I find myself ever-increasingly blown away by the power of the weird tapestry that’s woven us all into its warp. I didn’t make it to my high school reunion last weekend. Nor did I attend my college reunion last fall. Both would have been fascinating, but I was preoccupied with my health. I know, where are my priorities?
But one of the side effects of reunions and frightening diseases is people tend to reconnect with you. That and chicken dinners. There have been some long ago friends that have resurfaced, at least for a while. And I’ve gotten closer still with friends that have been there all along. When a best buddy’s brother died, I got a huge hug and was told simply, “I’m glad you’re still around.”
“Me too,” I told him.
A couple guys I went to kindergarten with checked in. One I hadn’t known since the 70s, the other loaned me money after college so I could hitchhike around Ireland and we’ve talked on and off since, with perhaps years in between separating our conversations. I don’t exactly know how all of it happens but there’s always a new or old friend knocking on my electronic door.

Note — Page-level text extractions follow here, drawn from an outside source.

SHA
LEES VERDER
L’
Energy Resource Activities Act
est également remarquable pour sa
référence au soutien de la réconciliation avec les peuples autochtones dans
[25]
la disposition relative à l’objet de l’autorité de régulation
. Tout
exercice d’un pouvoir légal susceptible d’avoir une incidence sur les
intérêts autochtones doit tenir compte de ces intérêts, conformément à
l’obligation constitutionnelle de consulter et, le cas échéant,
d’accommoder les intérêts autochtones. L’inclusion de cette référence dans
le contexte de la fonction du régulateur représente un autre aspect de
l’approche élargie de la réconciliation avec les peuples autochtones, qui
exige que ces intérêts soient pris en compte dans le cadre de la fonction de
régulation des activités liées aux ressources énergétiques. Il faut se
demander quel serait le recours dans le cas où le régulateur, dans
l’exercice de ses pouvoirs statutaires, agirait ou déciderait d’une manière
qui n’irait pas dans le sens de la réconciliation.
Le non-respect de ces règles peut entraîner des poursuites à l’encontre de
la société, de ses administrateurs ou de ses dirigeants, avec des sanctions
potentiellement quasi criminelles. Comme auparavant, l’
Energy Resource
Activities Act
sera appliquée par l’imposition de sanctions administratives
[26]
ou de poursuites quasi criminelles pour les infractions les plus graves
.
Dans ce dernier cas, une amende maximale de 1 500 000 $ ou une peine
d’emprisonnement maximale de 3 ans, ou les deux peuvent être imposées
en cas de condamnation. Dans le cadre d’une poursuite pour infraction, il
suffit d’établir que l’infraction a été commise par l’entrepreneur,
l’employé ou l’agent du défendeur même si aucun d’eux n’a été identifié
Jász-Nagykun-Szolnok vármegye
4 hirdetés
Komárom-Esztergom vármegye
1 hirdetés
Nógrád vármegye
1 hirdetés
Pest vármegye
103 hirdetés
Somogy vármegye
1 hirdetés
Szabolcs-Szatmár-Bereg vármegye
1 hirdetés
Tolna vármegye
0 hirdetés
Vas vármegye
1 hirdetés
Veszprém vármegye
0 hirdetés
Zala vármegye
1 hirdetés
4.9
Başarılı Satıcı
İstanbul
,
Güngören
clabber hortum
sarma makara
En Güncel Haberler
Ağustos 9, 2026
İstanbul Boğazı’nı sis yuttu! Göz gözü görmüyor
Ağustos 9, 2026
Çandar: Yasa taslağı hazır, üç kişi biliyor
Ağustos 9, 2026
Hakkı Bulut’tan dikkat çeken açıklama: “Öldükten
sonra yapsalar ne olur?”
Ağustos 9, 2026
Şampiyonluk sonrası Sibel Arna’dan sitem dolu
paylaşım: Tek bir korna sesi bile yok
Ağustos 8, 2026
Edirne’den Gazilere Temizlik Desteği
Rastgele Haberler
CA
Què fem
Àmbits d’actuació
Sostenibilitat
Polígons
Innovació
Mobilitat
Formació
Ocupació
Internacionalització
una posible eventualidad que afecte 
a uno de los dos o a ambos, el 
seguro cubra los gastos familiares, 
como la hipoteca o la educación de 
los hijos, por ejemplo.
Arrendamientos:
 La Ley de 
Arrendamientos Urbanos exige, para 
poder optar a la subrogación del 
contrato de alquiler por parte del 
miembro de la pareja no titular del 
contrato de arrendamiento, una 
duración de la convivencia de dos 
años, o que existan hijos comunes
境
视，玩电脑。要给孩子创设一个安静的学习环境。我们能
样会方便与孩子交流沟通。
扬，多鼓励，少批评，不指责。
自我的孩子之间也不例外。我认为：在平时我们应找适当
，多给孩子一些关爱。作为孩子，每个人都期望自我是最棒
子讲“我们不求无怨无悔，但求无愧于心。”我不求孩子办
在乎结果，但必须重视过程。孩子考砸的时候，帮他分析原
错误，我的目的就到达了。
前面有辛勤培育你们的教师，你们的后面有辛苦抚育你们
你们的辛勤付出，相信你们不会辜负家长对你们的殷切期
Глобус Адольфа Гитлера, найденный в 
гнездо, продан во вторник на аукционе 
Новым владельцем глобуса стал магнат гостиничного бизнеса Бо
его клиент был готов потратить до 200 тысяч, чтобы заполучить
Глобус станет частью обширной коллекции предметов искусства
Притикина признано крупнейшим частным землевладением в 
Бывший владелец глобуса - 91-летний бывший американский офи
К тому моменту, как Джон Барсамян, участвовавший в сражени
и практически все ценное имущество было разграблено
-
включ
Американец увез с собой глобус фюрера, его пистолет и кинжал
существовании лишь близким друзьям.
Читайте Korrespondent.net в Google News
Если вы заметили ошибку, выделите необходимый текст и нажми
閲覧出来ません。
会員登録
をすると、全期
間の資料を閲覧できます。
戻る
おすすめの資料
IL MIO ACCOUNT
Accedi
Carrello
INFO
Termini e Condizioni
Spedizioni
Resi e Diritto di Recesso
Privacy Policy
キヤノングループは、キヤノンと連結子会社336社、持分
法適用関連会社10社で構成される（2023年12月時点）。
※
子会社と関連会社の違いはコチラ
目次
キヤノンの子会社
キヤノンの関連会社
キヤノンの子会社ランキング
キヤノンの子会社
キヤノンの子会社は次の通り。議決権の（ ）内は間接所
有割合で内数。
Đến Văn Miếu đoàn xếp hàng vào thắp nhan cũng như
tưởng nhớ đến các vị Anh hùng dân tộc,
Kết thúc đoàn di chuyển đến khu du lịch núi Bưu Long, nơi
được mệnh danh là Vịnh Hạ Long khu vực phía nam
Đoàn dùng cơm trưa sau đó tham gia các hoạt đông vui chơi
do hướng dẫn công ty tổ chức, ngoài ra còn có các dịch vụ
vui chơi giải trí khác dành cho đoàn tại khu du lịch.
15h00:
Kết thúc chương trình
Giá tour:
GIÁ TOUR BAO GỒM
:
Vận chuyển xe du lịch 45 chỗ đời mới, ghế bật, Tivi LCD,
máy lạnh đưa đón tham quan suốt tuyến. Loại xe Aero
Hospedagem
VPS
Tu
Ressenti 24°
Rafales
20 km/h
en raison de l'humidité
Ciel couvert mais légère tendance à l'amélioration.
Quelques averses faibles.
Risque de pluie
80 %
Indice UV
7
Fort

Often it’s exactly when I need to hear something important or say something profound… or so I think.
My incredibly non-jealous wife smiles when former crushes, mine or theirs, say hi. Yes, they’ve all been female. But I had been estranged, for lack of a more creative word, from a guy who seemed both twisted and braided to me, like my alter ego. We got back together when things were dire last summer. He’s visited and sent me insane messages that made me laugh like we were kids again. He even tried to get me down to the Caribbean on an all-expenses-paid trip. Who says cancer’s all bad?
I’ve been lucky, due to the latest reunion round, to chat with some of the people I hung out with in high school. They were the type who were more on the side — in classes, maybe a party or two. It’s been amazing. Whether it’s the wine impresario, now in St. Louis, who I missed many opportunities with in high school, or the always good and kind bandmate who still lives back in the ‘hood, I have benefitted from our threads overlapping once again in life’s rich tapestry.
Then last night and today, via the internet’s weave, I bumped into a casual friend from the horizon who’d been hurting for years. A lost partner and enough bad news to last a lifetime gave her the ability to reach out and offer me the opportunity to give back a thread to the loom that ever plaits.
“Hopefully,” I said to her, “you can find other experiences and people who pull you towards them magnetically, until the realization that we’re all interconnected smacks you in the face.”
I get. I give. Back and forth we all interlace.